That is why the WBSC and the global baseball-softball community must double down on its efforts to make our sport more accessible than ever before. Whilst baseball-softball have historically provided opportunities for young children, especially girls, as well as ethnic minorities to play and stay in sport, our ability to do good around the world has recently been enhanced after the creation of our newest discipline Baseball5 in 2017.

The low-cost, high-speed and urban version of baseball, has allowed us to take our sport and its values to new communities, which we were not able to reach through our traditional disciplines.

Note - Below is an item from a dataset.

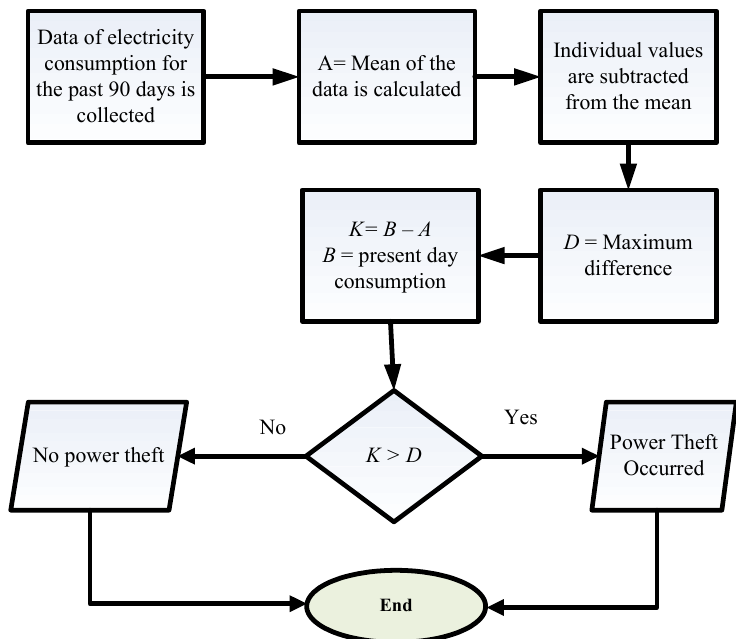
Figure 5. Flowchart of power theft detection procedure.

For example, in 2019, with support from Peace and Sport, we introduced Baseball5 to Zaatari, the world’s largest camp for Syrian refugees.

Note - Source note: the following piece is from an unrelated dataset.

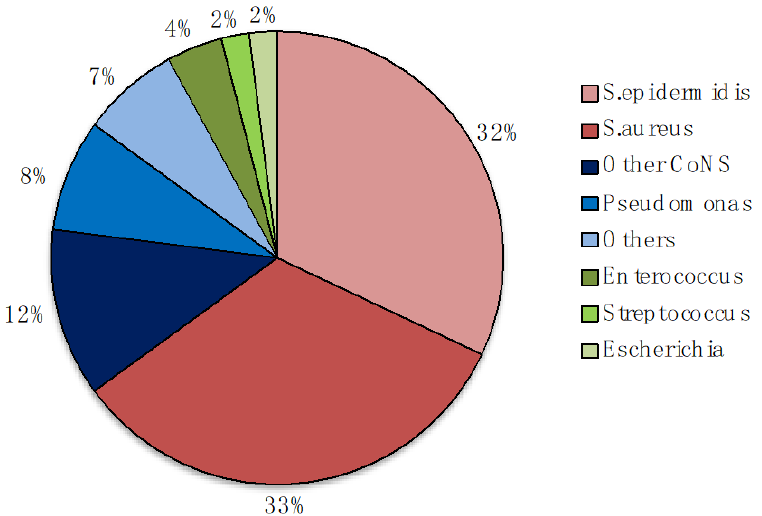
Figure 1. Major microorganisms (MO) associated with implants contamination in orthopedic field. Adapted from [32,42,46]. CoNS—Coagulase-negative staphylococci other than Staphylococcus epidermidis.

In addition, the WBSC also brought Baseball5 to the Friendship Games in Bujumbura, Burundi, in 2017 and 2018.

Last month, the WBSC joined the Olympic Refuge Foundation's Community (ORF) of Practice, where we will use Baseball5 to increase accessibility to our sport for refugees while the growth of Blind Baseball and Wheelchair Softball around the world is giving more people the chance to play our beautiful game and #StayHealthy and #StayActive.

On World Health Day, I therefore urge the baseball-softball community to continue to seek out ways in which we can make our wonderful sport even more accessible for all. In particular, I encourage you all to target the most marginalised groups in your societies, as they are the ones who will benefit the most from what our team sport has to offer: inclusivity, equality and team building.